Provided entries

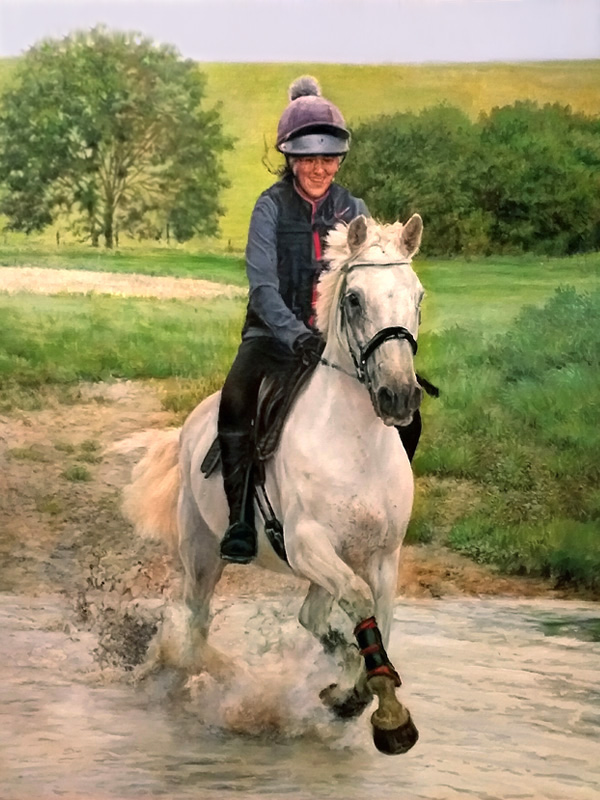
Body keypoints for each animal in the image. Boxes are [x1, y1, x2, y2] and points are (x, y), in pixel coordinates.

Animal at [122, 213, 425, 755]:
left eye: (417, 296)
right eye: (354, 299)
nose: (398, 395)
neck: (356, 443)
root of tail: (190, 424)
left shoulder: (382, 556)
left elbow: (379, 616)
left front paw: (352, 694)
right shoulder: (307, 544)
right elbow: (361, 604)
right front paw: (387, 713)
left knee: (311, 617)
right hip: (202, 554)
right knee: (196, 627)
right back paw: (202, 683)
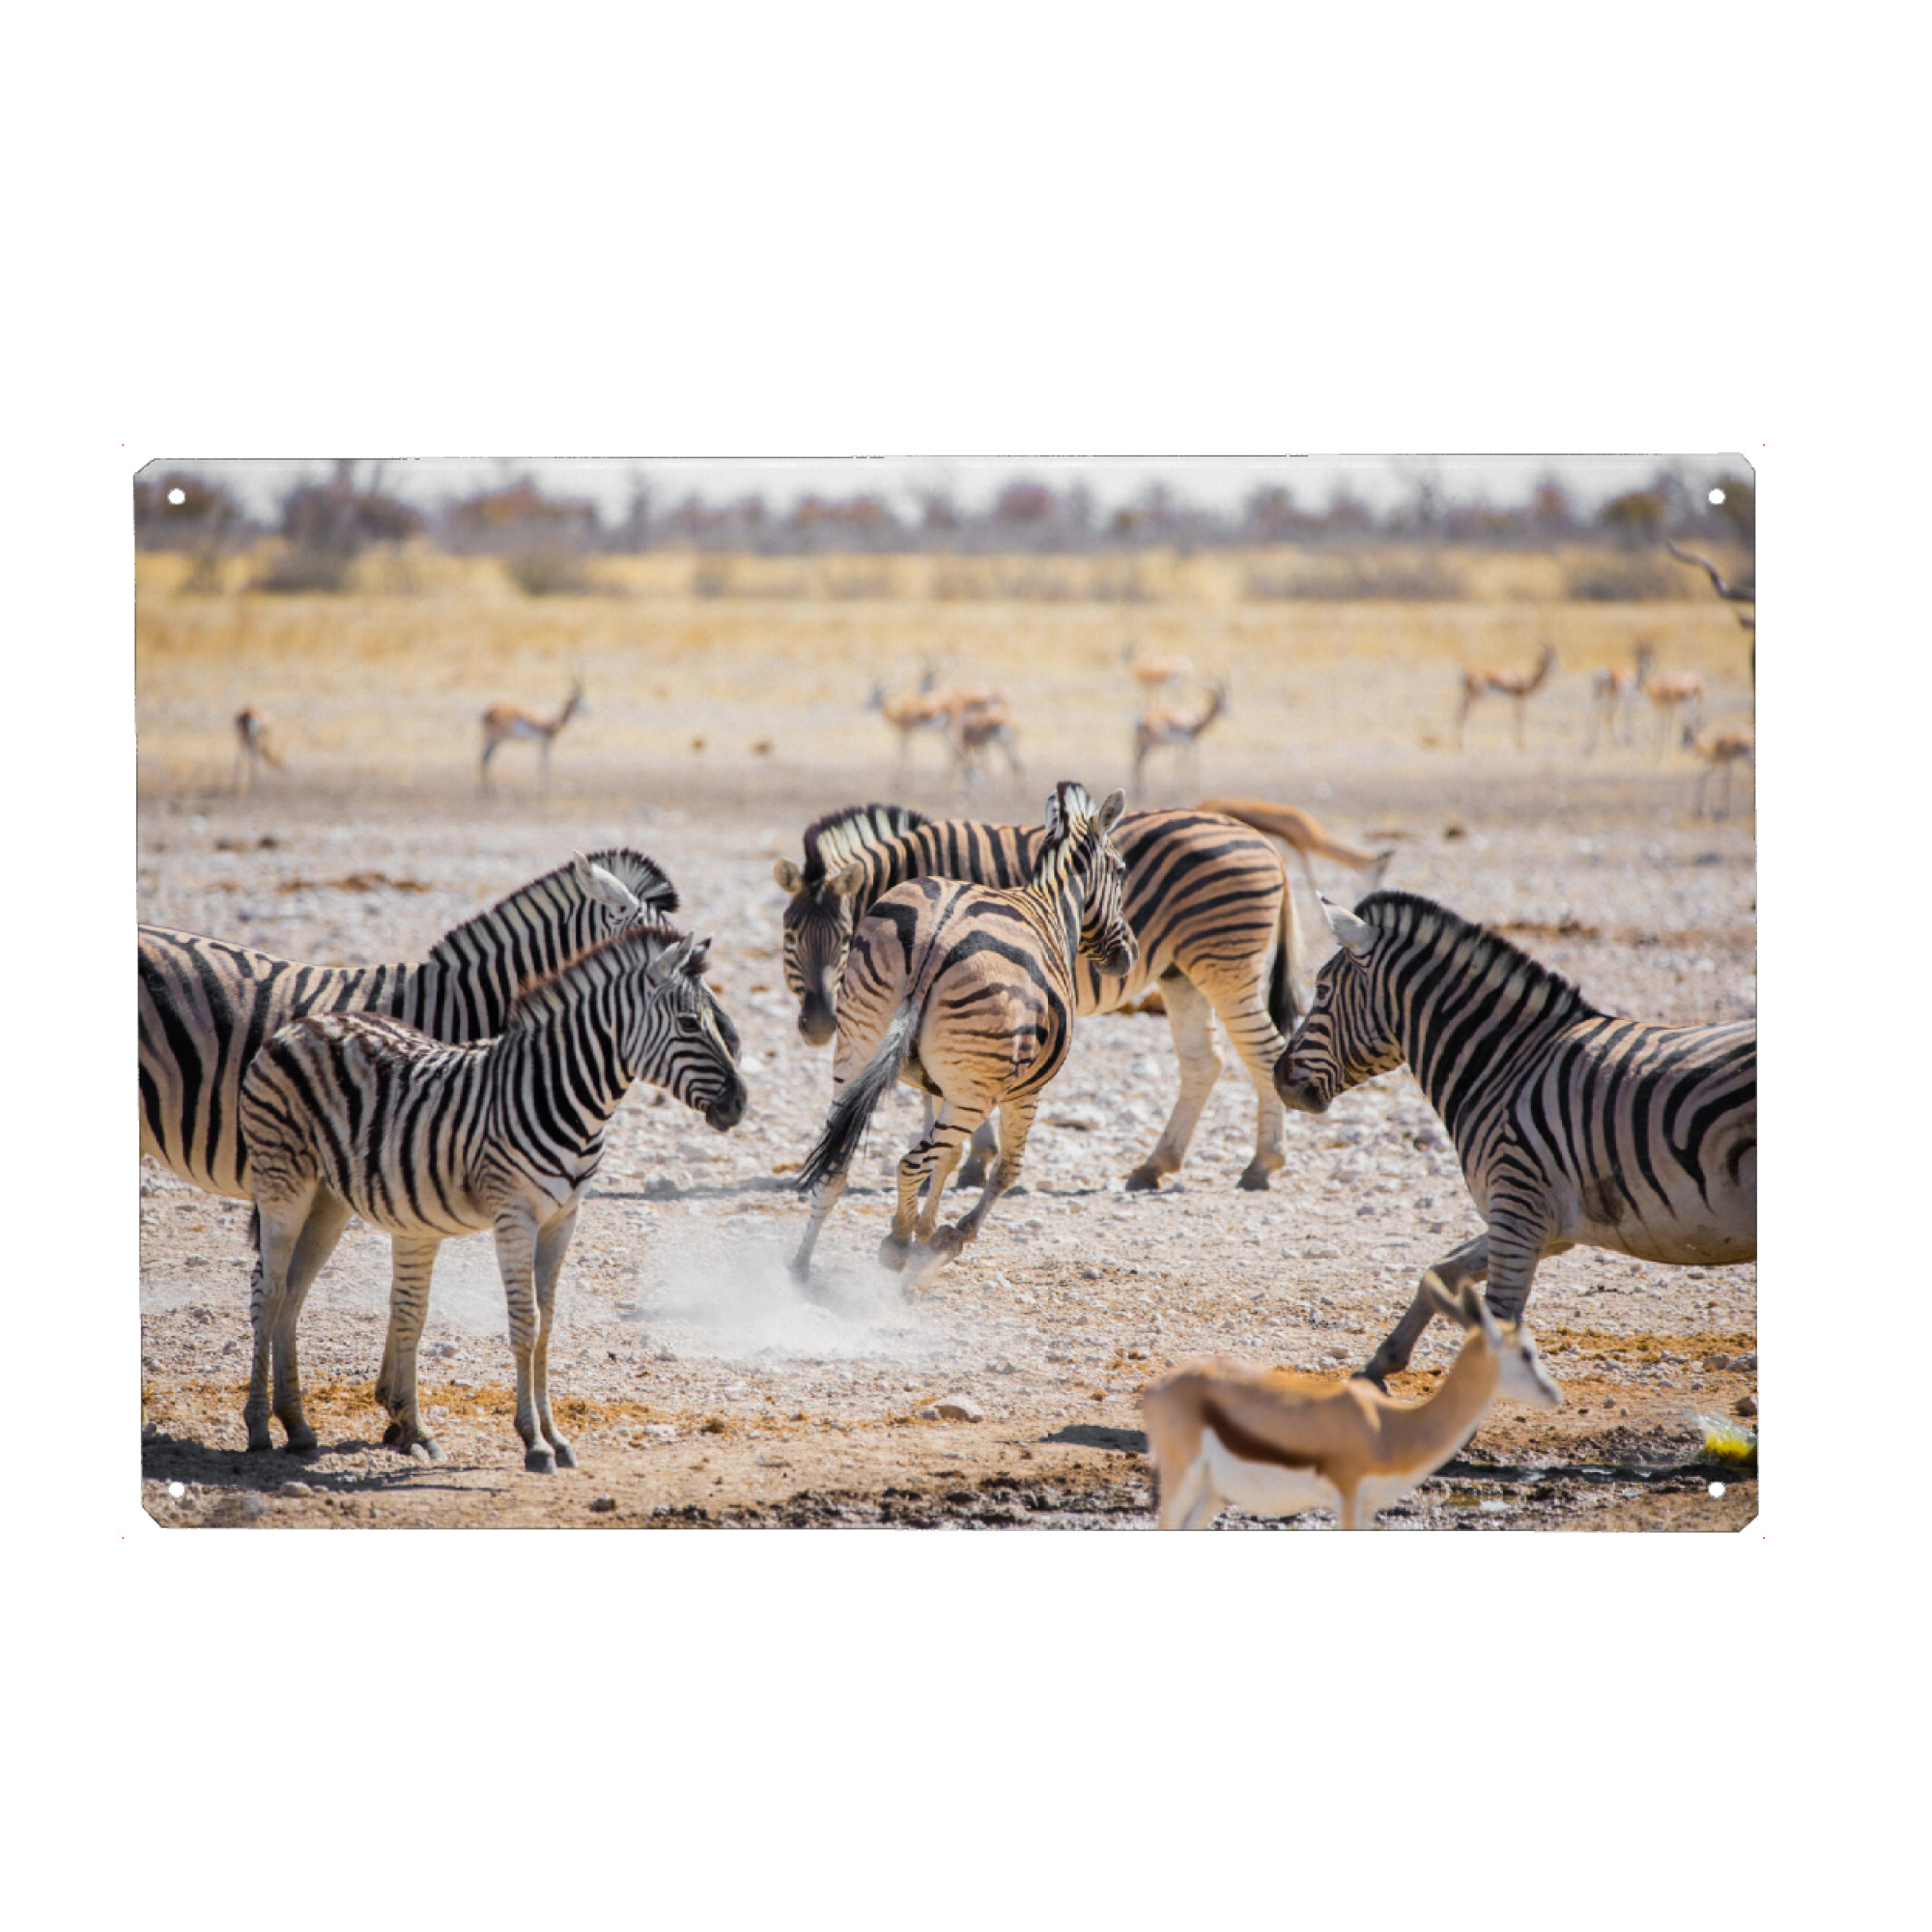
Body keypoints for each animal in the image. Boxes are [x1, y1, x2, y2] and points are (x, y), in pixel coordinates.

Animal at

Task prompt
Could you reproduce the entries verbatim, leaving out all pictures?

Result
Body keypoints for each animal in the image. Boxes are [x1, y1, x2, y2] and points are (x, y), in pixel coordinates.

Animal at [122, 213, 425, 755]:
left eye: (417, 296)
right eye: (354, 299)
nose: (398, 395)
neck: (356, 443)
root of tail: (190, 424)
left shoulder: (382, 556)
left elbow: (379, 616)
left front paw: (352, 694)
right shoulder: (307, 544)
right elbow: (361, 604)
right front paw: (387, 713)
left knee: (311, 617)
right hip: (202, 554)
right knee: (196, 627)
right back paw: (202, 683)
Body keypoints for each animal in the image. Boxes are [x1, y1, x2, y2] and points are (x, y), in pixel coordinates.

Animal at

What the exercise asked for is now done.